→ RECORDS PROVIDED:
▽
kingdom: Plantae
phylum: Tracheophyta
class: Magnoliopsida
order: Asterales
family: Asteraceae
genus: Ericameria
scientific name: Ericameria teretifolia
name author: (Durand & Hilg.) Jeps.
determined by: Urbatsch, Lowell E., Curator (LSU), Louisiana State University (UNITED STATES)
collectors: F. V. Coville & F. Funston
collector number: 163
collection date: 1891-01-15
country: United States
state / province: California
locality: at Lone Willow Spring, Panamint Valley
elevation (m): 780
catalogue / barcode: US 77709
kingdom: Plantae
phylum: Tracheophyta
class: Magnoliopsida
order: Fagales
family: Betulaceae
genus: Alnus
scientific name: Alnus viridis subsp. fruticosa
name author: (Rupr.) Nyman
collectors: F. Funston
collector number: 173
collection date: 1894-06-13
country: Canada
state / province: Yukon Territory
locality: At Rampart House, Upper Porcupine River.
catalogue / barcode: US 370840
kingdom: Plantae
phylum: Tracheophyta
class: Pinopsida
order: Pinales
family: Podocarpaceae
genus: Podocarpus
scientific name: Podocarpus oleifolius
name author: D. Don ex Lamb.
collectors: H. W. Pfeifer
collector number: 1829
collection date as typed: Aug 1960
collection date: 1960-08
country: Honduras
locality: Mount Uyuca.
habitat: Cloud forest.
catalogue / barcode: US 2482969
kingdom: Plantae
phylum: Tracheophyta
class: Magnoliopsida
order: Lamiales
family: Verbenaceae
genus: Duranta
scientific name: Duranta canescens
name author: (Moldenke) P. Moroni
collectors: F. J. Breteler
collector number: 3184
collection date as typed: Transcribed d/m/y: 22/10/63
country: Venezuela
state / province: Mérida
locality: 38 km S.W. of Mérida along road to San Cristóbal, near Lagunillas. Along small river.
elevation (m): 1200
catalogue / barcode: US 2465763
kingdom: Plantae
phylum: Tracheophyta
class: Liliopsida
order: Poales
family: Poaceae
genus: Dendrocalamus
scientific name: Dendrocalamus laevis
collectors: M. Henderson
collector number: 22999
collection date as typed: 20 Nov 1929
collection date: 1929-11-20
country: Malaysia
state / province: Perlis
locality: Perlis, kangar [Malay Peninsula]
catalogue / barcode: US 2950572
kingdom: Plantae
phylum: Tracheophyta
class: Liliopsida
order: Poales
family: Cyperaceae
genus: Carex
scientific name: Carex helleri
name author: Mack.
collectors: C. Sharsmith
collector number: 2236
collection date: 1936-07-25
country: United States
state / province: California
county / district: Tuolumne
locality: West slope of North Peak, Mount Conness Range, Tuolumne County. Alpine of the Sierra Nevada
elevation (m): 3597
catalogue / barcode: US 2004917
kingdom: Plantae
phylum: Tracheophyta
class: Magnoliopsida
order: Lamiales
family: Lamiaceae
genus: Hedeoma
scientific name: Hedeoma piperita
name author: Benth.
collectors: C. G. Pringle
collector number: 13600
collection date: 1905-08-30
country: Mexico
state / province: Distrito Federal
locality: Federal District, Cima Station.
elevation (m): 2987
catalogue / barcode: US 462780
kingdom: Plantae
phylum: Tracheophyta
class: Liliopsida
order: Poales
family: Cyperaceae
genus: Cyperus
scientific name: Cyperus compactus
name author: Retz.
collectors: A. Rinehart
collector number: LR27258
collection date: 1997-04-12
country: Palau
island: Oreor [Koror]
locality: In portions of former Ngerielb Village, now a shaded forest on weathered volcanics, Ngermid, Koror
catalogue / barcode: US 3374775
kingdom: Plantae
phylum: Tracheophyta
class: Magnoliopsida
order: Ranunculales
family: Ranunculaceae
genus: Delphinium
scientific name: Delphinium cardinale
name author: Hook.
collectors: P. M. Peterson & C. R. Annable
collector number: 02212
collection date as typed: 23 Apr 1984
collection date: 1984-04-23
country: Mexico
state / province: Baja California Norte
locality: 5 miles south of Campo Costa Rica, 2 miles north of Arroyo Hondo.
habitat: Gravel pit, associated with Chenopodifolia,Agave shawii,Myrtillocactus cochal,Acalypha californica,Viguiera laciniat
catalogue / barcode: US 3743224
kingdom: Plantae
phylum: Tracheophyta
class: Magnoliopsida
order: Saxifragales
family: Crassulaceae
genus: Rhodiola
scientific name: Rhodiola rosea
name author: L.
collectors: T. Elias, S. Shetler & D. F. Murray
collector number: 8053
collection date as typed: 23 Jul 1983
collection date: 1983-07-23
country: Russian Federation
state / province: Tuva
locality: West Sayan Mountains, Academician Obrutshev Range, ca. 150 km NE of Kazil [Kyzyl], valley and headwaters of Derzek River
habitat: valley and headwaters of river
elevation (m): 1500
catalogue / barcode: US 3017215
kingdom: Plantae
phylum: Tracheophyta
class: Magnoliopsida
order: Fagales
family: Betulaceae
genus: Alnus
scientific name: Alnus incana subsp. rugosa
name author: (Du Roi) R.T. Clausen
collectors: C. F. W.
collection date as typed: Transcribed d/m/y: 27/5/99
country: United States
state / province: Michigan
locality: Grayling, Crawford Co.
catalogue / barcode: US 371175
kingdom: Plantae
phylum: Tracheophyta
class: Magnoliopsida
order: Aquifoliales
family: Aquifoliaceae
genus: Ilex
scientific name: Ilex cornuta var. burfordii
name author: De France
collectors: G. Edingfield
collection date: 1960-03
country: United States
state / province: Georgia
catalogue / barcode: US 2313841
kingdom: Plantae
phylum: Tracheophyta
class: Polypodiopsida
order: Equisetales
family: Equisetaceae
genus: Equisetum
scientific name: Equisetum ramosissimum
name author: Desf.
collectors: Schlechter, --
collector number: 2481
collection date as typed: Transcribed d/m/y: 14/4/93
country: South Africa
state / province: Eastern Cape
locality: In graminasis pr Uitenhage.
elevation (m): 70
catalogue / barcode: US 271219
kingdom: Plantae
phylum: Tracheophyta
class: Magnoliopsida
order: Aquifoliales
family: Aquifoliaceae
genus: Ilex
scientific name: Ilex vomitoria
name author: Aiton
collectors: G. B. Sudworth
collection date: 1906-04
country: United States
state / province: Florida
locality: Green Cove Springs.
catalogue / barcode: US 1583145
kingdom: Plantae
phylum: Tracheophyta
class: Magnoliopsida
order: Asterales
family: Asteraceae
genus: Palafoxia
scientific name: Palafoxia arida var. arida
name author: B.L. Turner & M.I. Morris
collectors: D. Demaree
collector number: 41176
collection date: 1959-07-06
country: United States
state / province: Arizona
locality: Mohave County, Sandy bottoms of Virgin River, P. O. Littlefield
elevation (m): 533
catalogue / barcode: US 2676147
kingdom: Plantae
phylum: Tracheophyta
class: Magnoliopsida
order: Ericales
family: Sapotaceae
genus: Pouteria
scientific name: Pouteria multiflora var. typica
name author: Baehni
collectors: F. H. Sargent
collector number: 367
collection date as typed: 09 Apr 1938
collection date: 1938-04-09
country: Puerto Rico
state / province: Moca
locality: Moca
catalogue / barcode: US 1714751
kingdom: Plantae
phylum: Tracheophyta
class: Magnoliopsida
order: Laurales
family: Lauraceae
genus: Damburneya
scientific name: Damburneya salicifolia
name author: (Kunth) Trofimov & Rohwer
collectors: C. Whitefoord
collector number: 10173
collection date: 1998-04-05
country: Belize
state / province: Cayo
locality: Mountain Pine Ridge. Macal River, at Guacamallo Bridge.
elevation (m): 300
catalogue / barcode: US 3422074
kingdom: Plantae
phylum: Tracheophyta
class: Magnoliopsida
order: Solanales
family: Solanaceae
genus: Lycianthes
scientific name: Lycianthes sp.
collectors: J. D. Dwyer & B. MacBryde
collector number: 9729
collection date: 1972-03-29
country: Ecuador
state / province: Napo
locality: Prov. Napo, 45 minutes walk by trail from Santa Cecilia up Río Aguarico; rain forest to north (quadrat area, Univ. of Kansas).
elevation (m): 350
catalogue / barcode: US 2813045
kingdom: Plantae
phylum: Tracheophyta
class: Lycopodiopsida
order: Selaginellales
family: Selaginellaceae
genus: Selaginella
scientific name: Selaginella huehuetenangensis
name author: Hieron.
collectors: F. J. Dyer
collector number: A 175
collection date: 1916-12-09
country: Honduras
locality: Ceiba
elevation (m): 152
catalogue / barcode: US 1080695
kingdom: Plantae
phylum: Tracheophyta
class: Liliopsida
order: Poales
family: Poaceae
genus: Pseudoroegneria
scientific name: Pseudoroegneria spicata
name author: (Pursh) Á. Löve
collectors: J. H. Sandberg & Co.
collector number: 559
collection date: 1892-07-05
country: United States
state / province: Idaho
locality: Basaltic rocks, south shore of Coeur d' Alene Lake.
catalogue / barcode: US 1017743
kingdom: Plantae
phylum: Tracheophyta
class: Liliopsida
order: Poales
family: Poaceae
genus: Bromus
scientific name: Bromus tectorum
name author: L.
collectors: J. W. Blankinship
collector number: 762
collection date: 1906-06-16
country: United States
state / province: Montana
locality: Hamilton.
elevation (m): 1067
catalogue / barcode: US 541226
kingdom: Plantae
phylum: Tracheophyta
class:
△
→ WHAT TO WORK ON: Can you retype the lines above, from the very first one through the line with "name author: (Durand & Hilg.) Jeps.", including both?

→ RESULT OF THIS EXERCISE:
kingdom: Plantae
phylum: Tracheophyta
class: Magnoliopsida
order: Asterales
family: Asteraceae
genus: Ericameria
scientific name: Ericameria teretifolia
name author: (Durand & Hilg.) Jeps.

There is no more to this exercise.